Apart from our Berlin Wall bike tour this excursion is popular, especially among guests who visit Berlin for the first time.

It starts from a history-charged spot (Bornholmer Straße), where the first Berliners from East and West jubilantly fell into each others arms on the day the Wall came down. We move on bike lanes and side roads to Brandenburg Gate and back, past the greatest sights in the core of Berlin as well as lesser-known but intriguing places. One stop is on Oranienburger Straße, nowadays one of the hottest party miles. Magnificent historic buildings dominate this street, i.e. the former Imperial Post Office and the New Synagogue which has an exciting history. A stone’s throw from there you find Friedrichstadt Palace, the variety theatre with the world’s largest stage. Its unique mix of traditional revue and modern show elements delights the young and old alike.
Opposite the
Berlin Main Train Station, number-one railway hub of the capital, lies a large branch of the Charité. Originally planned as a hospital in anticipation of the plague more than 300 years ago, it was then used as a military hospital. More and more medical disciplins were established here. Students from Humboldt University collaborated with physicians and scientists who worked at the Charité and who were ahead of their time. The combination of research and therapy made this institute successful. Europe’s largest university hospital in the 19th century, the “Charité“ still is one of the most popular clinics in Germany. The governmental quarter nearby represents modern local architecture. Past the  “Ribbon of Governance“ with the German Chancellery, we cycle to the Reichstag building (Lower House of the German parliament).

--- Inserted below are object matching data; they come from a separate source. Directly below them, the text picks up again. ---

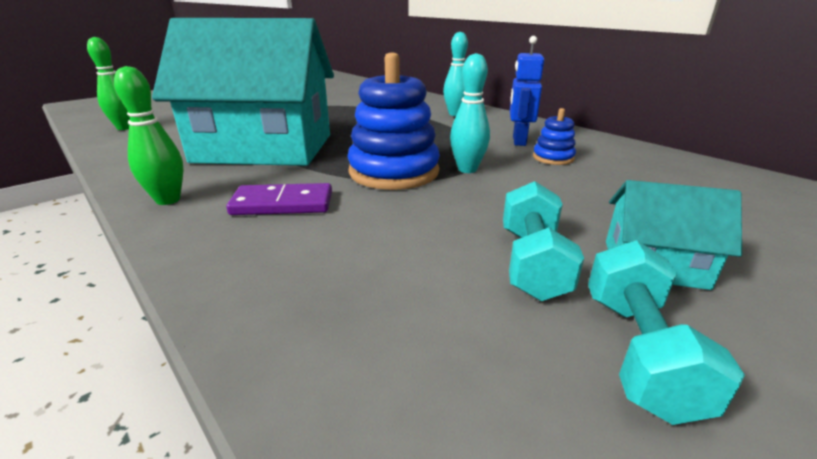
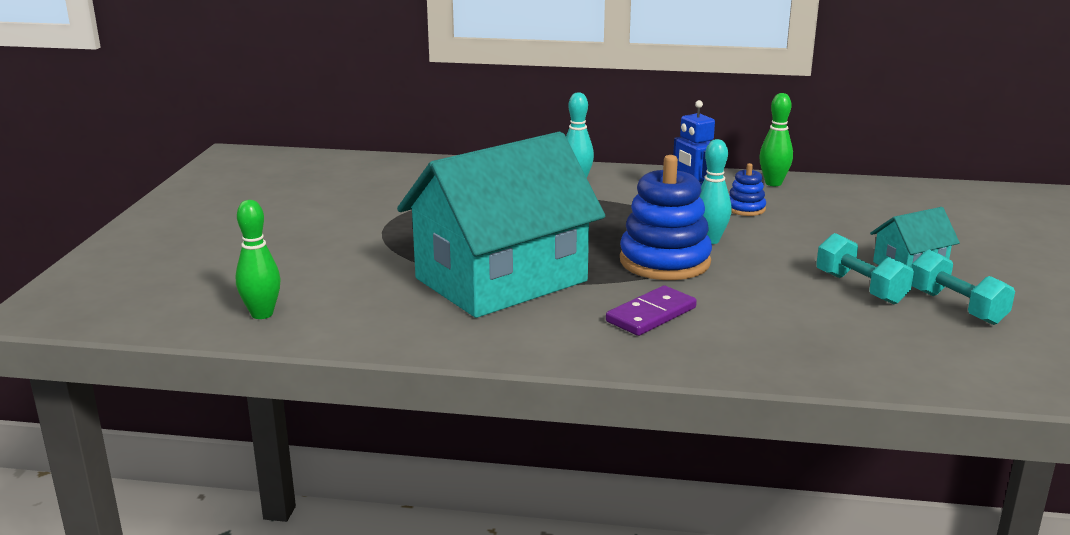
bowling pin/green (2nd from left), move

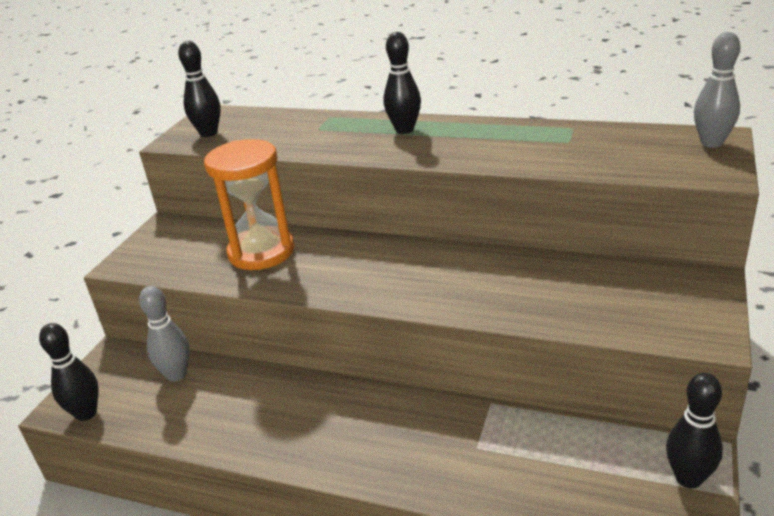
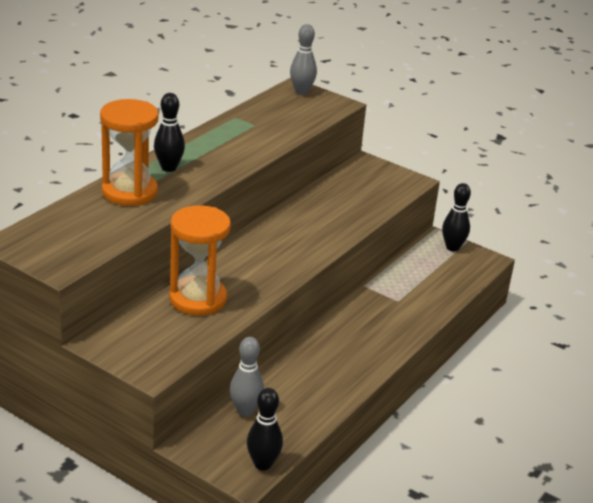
bowling pin/black (2nd from left) -> none
none -> hourglass/orange (1st from left)

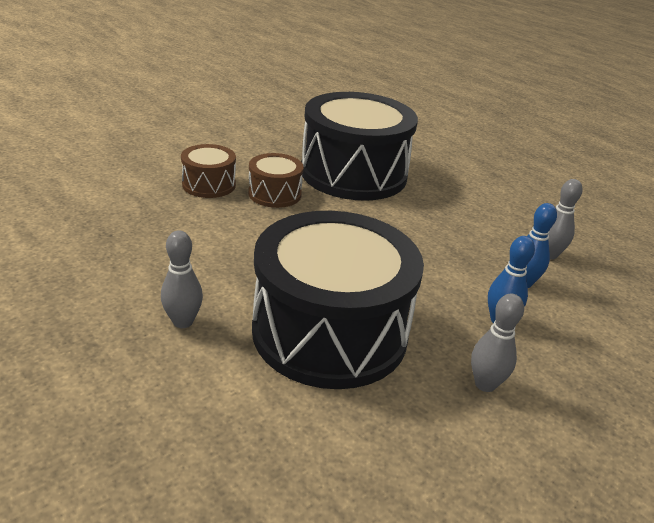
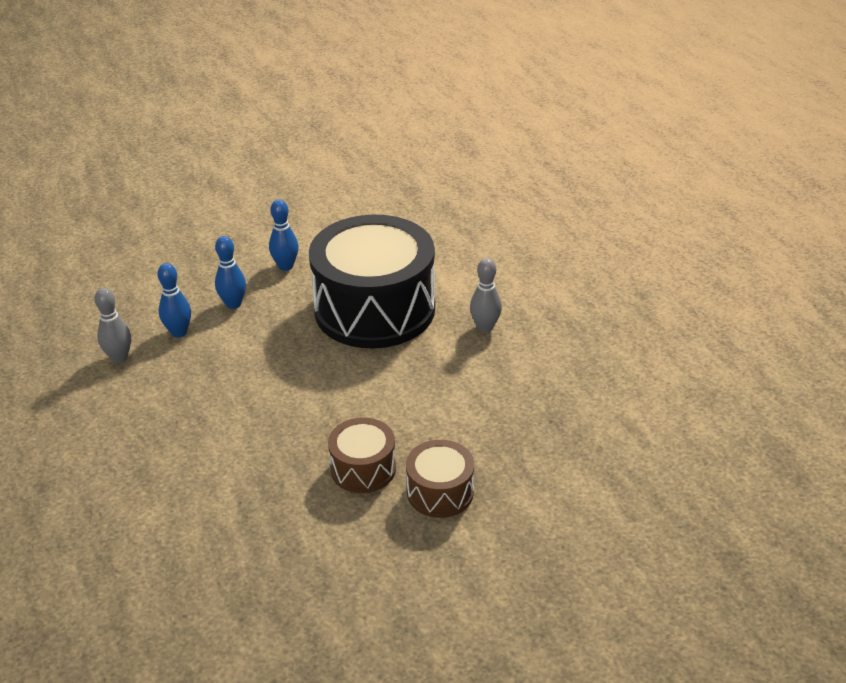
drum/black (2nd from left) -> none
bowling pin/grey (2nd from left) -> bowling pin/blue (3rd from left)

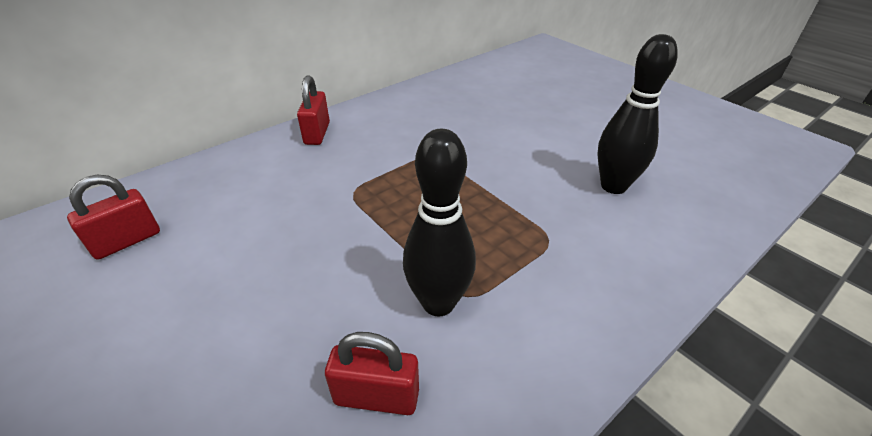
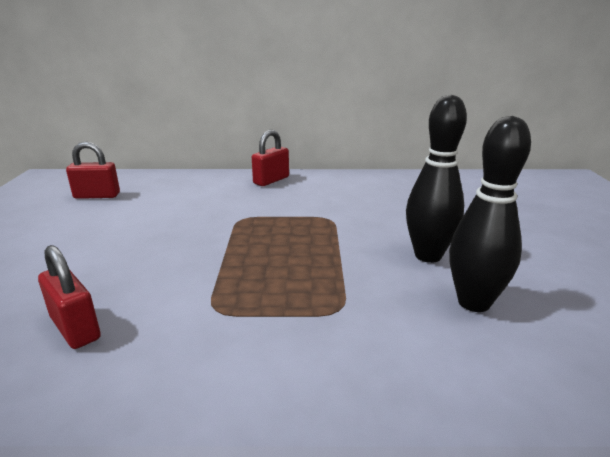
bowling pin/black (1st from left), move

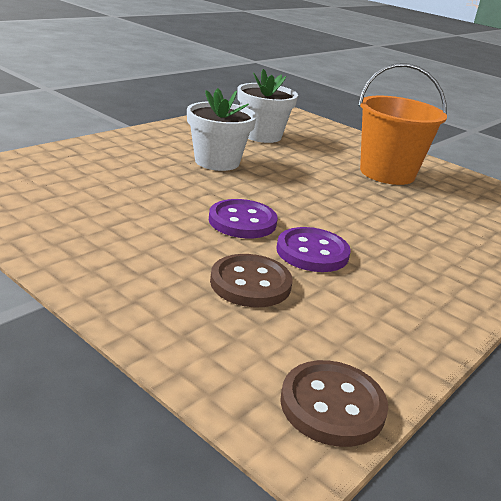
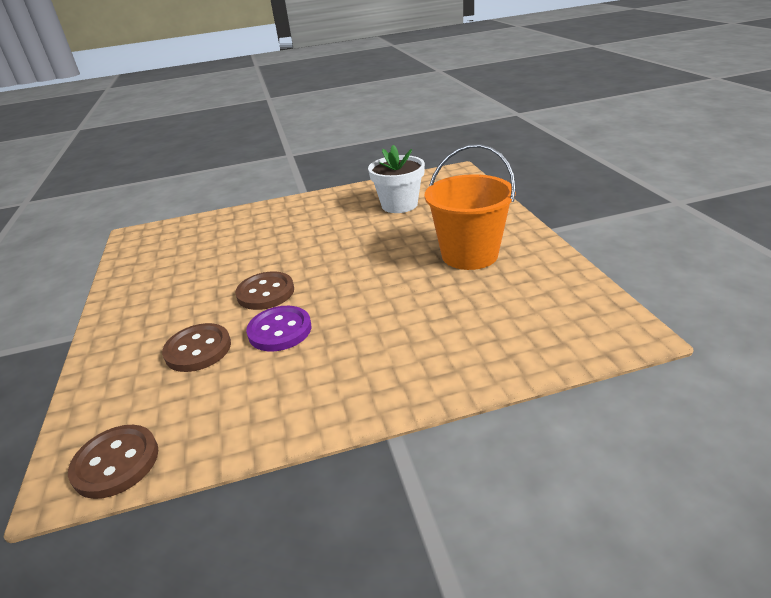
flower pot/white (1st from left) -> none
button/purple (1st from left) -> button/brown (3rd from left)

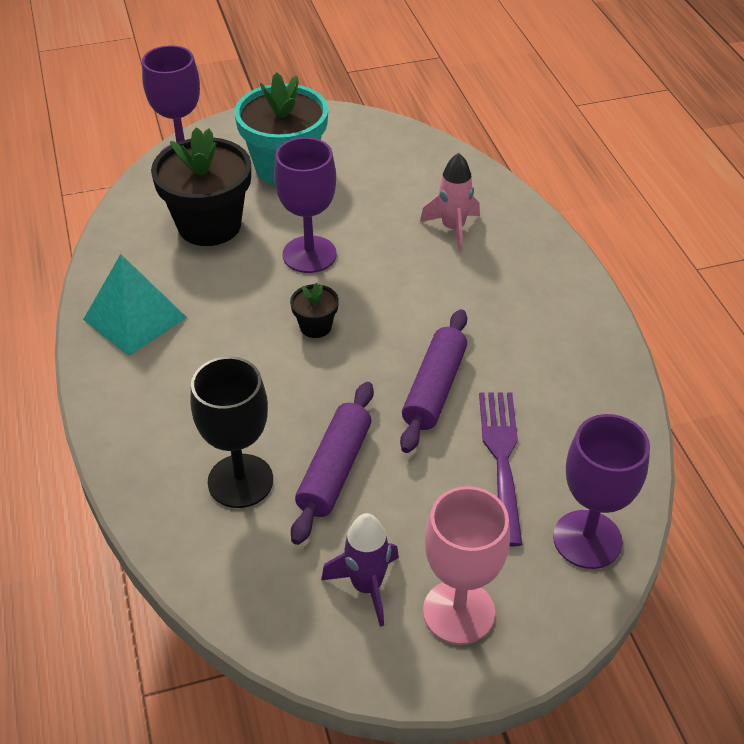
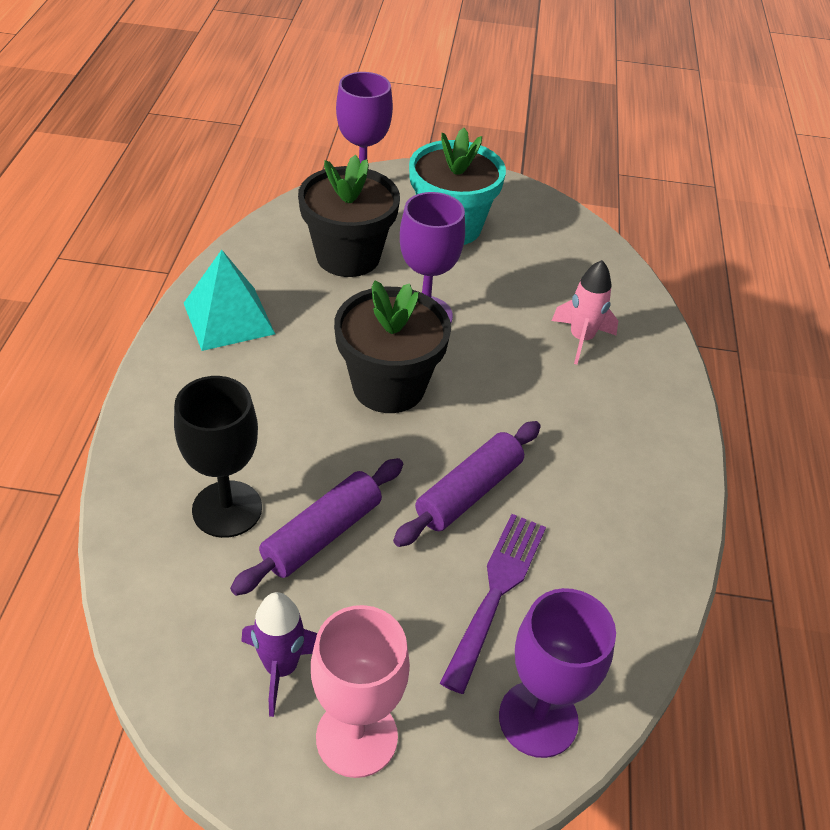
flower pot/black (2nd from left), x2.20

Simply THE emblem of Berlin, Brandenburg Gate, is the actual destination of our little trip. Numerous contemporary and historic examples of architecture line the path of our return, among them the Holocaust Memorial, inaugurated in 2005. Potsdam Square, a state-of-the-art entertainment ensemble, competes with the elegant “classicist“ square called Gendarmenmarkt. The Forum Fridericianum (called August Bebel Square today) arranged by Frederick II of Prussia as a symbol of tolerance, became a symbol of barbarism, when Hitler‘s Nazis had their infamous “Burning of the books“ there in 1933. We pass the “Cradle of the city“ (Nicolai Quarter), Red City Hall, Neptune Fountain, the TV tower and St. Mary’s Church, before we reach Alexanderplatz (Alexander Square). From there we return directly to our base.

Eventually, after all that, you can be certain to have seen a lot of Berlin’s gems, heard relevant stories and done something good for your health.